Hull nr 2 will probably be moulded next weekend, and we hope to make a few changes to the lay-up etc. to produce an even nicer looking boat.
This is a bit of a prototype since it's some time since Jari or myself moulded a boat, and also because these are brand new moulds and we have never made a boat in one-go like this before: closed mould with the hull, deck, mast/finbox, and ruddertube all attached in one session. We need a bit of routine and practice to get the whole process of "release-agent > gelcoat > resin/fiber > fin/mastobox > close-mould > seal deck-joint" running smoothly. I am sure by hull nr 5 or so we will have learnt the workflow pretty well 🙂
Having said that, this first prototype hull came out of the mould pretty good. There are some problems with an uneven gelcoat layer, and a few places in the foredeck where there is trapped air between fiber/gelcoat. We're considering either cutting away the rounded flanges on the foredeck, or alternatively moulding the deck from many smaller pieces of fiber that would drape around the challenging shapes better. Anyway we are pretty happy that the boat comes out of the mould with deck attached and fin/mastbox + ruddertube in place. I've been thinking about a glass-fiber rudder-tube moulding also, and there's obviously a possibility to add a support under the foredeck for the jib-attachment point, maybe even the mainsheet post tubing also?

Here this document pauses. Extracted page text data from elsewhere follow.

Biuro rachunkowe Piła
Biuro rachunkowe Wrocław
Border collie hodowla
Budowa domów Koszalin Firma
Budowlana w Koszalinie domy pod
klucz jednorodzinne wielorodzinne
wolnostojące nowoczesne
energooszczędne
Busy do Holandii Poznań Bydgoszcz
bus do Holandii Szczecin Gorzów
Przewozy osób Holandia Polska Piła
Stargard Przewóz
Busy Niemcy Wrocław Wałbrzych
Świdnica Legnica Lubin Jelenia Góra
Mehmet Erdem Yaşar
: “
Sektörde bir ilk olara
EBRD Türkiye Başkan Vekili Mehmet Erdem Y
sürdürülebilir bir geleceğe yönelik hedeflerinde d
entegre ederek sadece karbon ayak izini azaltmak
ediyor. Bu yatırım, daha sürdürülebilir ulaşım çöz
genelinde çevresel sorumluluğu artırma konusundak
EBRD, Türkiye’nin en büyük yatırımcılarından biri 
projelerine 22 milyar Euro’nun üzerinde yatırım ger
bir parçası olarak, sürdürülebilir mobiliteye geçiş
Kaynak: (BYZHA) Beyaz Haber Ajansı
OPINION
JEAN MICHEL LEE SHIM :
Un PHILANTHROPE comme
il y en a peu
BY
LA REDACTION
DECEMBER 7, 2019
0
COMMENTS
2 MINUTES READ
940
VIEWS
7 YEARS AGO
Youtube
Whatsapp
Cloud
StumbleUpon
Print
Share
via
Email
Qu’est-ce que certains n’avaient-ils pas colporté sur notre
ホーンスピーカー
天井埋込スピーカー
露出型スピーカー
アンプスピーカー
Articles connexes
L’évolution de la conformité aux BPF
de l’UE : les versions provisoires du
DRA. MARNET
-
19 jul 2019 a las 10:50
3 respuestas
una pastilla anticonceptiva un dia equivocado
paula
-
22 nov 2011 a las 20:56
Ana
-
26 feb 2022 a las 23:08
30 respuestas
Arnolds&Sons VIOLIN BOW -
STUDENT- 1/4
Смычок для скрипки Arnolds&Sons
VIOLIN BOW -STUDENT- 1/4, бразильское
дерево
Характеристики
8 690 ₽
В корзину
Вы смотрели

This is with a "home-made" gelcoat made out of laminating resin, colloidal silica, and colour-paste. I'm not sure this is optimal and I remember reading on some RC-airplane forum about using 2-pack (polyurethane? or epoxy?) car-paints as gelcoat. Does anyone have links or experience with that?
After sanding with 1200-grit and a 10-15um particle-size fine paper it is time for polishing. We have two grades of polishing-compound. These pics show the coarse type which is polished with a spinning soft disk on a power-drill.